Problem details: Start to finish, copy the data exactly.

(Collected data)
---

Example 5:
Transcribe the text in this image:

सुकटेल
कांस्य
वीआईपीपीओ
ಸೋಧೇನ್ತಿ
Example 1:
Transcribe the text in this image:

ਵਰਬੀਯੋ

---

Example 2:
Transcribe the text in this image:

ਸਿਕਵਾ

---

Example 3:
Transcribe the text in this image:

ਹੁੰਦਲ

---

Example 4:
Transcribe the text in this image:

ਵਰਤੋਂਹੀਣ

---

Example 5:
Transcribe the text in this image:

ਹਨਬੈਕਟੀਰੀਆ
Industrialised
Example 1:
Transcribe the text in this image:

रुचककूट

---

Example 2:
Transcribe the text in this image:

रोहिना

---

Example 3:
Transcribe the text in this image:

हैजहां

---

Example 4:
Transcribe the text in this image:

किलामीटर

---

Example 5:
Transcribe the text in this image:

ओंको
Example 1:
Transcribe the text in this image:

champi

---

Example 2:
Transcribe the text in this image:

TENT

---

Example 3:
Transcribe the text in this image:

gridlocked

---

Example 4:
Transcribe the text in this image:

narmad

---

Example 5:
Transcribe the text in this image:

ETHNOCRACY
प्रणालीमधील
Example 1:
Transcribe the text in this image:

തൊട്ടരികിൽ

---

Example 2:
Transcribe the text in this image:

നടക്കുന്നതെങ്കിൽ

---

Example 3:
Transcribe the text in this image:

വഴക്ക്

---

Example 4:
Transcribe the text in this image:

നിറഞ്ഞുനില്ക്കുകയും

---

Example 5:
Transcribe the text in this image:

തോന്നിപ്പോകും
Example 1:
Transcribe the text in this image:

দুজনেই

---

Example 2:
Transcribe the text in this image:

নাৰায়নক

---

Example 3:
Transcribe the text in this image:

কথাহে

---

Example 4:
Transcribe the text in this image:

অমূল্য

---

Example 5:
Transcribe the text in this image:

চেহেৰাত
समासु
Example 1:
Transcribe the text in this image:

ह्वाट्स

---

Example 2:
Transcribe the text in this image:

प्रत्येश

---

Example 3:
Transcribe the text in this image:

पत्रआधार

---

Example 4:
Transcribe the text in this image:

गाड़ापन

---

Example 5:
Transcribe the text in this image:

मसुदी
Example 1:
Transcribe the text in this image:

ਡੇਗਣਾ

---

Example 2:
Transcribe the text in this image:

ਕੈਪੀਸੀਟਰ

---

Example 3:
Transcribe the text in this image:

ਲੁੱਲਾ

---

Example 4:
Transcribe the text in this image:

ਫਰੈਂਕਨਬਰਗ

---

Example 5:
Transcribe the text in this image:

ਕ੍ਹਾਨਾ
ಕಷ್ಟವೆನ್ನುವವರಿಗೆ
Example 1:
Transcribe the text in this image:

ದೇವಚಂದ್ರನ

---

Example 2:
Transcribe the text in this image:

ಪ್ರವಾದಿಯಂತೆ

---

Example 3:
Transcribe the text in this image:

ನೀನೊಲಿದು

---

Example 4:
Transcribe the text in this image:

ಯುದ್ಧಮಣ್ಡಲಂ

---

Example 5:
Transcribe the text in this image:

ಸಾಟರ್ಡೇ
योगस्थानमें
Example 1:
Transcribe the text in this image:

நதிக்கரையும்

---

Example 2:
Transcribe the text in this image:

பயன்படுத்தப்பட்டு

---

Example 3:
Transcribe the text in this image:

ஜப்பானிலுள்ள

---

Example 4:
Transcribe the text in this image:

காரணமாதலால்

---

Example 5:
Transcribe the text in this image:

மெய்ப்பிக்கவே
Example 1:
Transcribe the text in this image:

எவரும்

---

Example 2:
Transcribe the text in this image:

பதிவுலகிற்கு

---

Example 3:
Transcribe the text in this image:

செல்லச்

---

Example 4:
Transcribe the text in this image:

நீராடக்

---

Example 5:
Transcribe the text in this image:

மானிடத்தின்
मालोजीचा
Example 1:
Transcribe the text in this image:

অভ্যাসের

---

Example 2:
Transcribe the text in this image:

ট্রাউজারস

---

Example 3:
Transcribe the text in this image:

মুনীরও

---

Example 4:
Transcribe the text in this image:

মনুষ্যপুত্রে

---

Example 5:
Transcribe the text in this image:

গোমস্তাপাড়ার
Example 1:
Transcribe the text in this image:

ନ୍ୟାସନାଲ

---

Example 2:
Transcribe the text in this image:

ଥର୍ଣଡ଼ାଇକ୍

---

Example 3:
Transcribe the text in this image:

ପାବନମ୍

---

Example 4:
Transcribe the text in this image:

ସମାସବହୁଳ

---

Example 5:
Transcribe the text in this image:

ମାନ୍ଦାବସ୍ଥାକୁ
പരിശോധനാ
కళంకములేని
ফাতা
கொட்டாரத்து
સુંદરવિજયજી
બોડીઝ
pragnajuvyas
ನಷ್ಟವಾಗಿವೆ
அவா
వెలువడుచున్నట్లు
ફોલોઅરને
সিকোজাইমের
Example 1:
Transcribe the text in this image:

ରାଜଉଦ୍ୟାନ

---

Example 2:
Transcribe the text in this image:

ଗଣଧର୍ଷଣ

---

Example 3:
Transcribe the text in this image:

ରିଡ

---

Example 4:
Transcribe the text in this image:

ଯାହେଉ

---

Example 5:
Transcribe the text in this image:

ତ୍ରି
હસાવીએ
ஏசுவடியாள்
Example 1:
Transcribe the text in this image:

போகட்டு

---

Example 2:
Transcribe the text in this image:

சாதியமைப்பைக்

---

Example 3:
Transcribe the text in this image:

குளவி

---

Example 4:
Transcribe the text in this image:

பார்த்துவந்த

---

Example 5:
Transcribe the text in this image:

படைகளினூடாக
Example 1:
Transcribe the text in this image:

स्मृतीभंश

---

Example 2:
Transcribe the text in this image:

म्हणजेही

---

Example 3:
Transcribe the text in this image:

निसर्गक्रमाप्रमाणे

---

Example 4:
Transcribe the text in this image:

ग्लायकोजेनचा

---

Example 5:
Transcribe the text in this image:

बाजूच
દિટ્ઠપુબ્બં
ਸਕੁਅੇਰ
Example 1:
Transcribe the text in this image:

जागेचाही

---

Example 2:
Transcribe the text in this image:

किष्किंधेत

The completed task:
---

Example 5:
Transcribe the text in this image:

सुकटेल
कांस्य
वीआईपीपीओ
ಸೋಧೇನ್ತಿ
Example 1:
Transcribe the text in this image:

ਵਰਬੀਯੋ

---

Example 2:
Transcribe the text in this image:

ਸਿਕਵਾ

---

Example 3:
Transcribe the text in this image:

ਹੁੰਦਲ

---

Example 4:
Transcribe the text in this image:

ਵਰਤੋਂਹੀਣ

---

Example 5:
Transcribe the text in this image:

ਹਨਬੈਕਟੀਰੀਆ
Industrialised
Example 1:
Transcribe the text in this image:

रुचककूट

---

Example 2:
Transcribe the text in this image:

रोहिना

---

Example 3:
Transcribe the text in this image:

हैजहां

---

Example 4:
Transcribe the text in this image:

किलामीटर

---

Example 5:
Transcribe the text in this image:

ओंको
Example 1:
Transcribe the text in this image:

champi

---

Example 2:
Transcribe the text in this image:

TENT

---

Example 3:
Transcribe the text in this image:

gridlocked

---

Example 4:
Transcribe the text in this image:

narmad

---

Example 5:
Transcribe the text in this image:

ETHNOCRACY
प्रणालीमधील
Example 1:
Transcribe the text in this image:

തൊട്ടരികിൽ

---

Example 2:
Transcribe the text in this image:

നടക്കുന്നതെങ്കിൽ

---

Example 3:
Transcribe the text in this image:

വഴക്ക്

---

Example 4:
Transcribe the text in this image:

നിറഞ്ഞുനില്ക്കുകയും

---

Example 5:
Transcribe the text in this image:

തോന്നിപ്പോകും
Example 1:
Transcribe the text in this image:

দুজনেই

---

Example 2:
Transcribe the text in this image:

নাৰায়নক

---

Example 3:
Transcribe the text in this image:

কথাহে

---

Example 4:
Transcribe the text in this image:

অমূল্য

---

Example 5:
Transcribe the text in this image:

চেহেৰাত
समासु
Example 1:
Transcribe the text in this image:

ह्वाट्स

---

Example 2:
Transcribe the text in this image:

प्रत्येश

---

Example 3:
Transcribe the text in this image:

पत्रआधार

---

Example 4:
Transcribe the text in this image:

गाड़ापन

---

Example 5:
Transcribe the text in this image:

मसुदी
Example 1:
Transcribe the text in this image:

ਡੇਗਣਾ

---

Example 2:
Transcribe the text in this image:

ਕੈਪੀਸੀਟਰ

---

Example 3:
Transcribe the text in this image:

ਲੁੱਲਾ

---

Example 4:
Transcribe the text in this image:

ਫਰੈਂਕਨਬਰਗ

---

Example 5:
Transcribe the text in this image:

ਕ੍ਹਾਨਾ
ಕಷ್ಟವೆನ್ನುವವರಿಗೆ
Example 1:
Transcribe the text in this image:

ದೇವಚಂದ್ರನ

---

Example 2:
Transcribe the text in this image:

ಪ್ರವಾದಿಯಂತೆ

---

Example 3:
Transcribe the text in this image:

ನೀನೊಲಿದು

---

Example 4:
Transcribe the text in this image:

ಯುದ್ಧಮಣ್ಡಲಂ

---

Example 5:
Transcribe the text in this image:

ಸಾಟರ್ಡೇ
योगस्थानमें
Example 1:
Transcribe the text in this image:

நதிக்கரையும்

---

Example 2:
Transcribe the text in this image:

பயன்படுத்தப்பட்டு

---

Example 3:
Transcribe the text in this image:

ஜப்பானிலுள்ள

---

Example 4:
Transcribe the text in this image:

காரணமாதலால்

---

Example 5:
Transcribe the text in this image:

மெய்ப்பிக்கவே
Example 1:
Transcribe the text in this image:

எவரும்

---

Example 2:
Transcribe the text in this image:

பதிவுலகிற்கு

---

Example 3:
Transcribe the text in this image:

செல்லச்

---

Example 4:
Transcribe the text in this image:

நீராடக்

---

Example 5:
Transcribe the text in this image:

மானிடத்தின்
मालोजीचा
Example 1:
Transcribe the text in this image:

অভ্যাসের

---

Example 2:
Transcribe the text in this image:

ট্রাউজারস

---

Example 3:
Transcribe the text in this image:

মুনীরও

---

Example 4:
Transcribe the text in this image:

মনুষ্যপুত্রে

---

Example 5:
Transcribe the text in this image:

গোমস্তাপাড়ার
Example 1:
Transcribe the text in this image:

ନ୍ୟାସନାଲ

---

Example 2:
Transcribe the text in this image:

ଥର୍ଣଡ଼ାଇକ୍

---

Example 3:
Transcribe the text in this image:

ପାବନମ୍

---

Example 4:
Transcribe the text in this image:

ସମାସବହୁଳ

---

Example 5:
Transcribe the text in this image:

ମାନ୍ଦାବସ୍ଥାକୁ
പരിശോധനാ
కళంకములేని
ফাতা
கொட்டாரத்து
સુંદરવિજયજી
બોડીઝ
pragnajuvyas
ನಷ್ಟವಾಗಿವೆ
அவா
వెలువడుచున్నట్లు
ફોલોઅરને
সিকোজাইমের
Example 1:
Transcribe the text in this image:

ରାଜଉଦ୍ୟାନ

---

Example 2:
Transcribe the text in this image:

ଗଣଧର୍ଷଣ

---

Example 3:
Transcribe the text in this image:

ରିଡ

---

Example 4:
Transcribe the text in this image:

ଯାହେଉ

---

Example 5:
Transcribe the text in this image:

ତ୍ରି
હસાવીએ
ஏசுவடியாள்
Example 1:
Transcribe the text in this image:

போகட்டு

---

Example 2:
Transcribe the text in this image:

சாதியமைப்பைக்

---

Example 3:
Transcribe the text in this image:

குளவி

---

Example 4:
Transcribe the text in this image:

பார்த்துவந்த

---

Example 5:
Transcribe the text in this image:

படைகளினூடாக
Example 1:
Transcribe the text in this image:

स्मृतीभंश

---

Example 2:
Transcribe the text in this image:

म्हणजेही

---

Example 3:
Transcribe the text in this image:

निसर्गक्रमाप्रमाणे

---

Example 4:
Transcribe the text in this image:

ग्लायकोजेनचा

---

Example 5:
Transcribe the text in this image:

बाजूच
દિટ્ઠપુબ્બં
ਸਕੁਅੇਰ
Example 1:
Transcribe the text in this image:

जागेचाही

---

Example 2:
Transcribe the text in this image:

किष्किंधेत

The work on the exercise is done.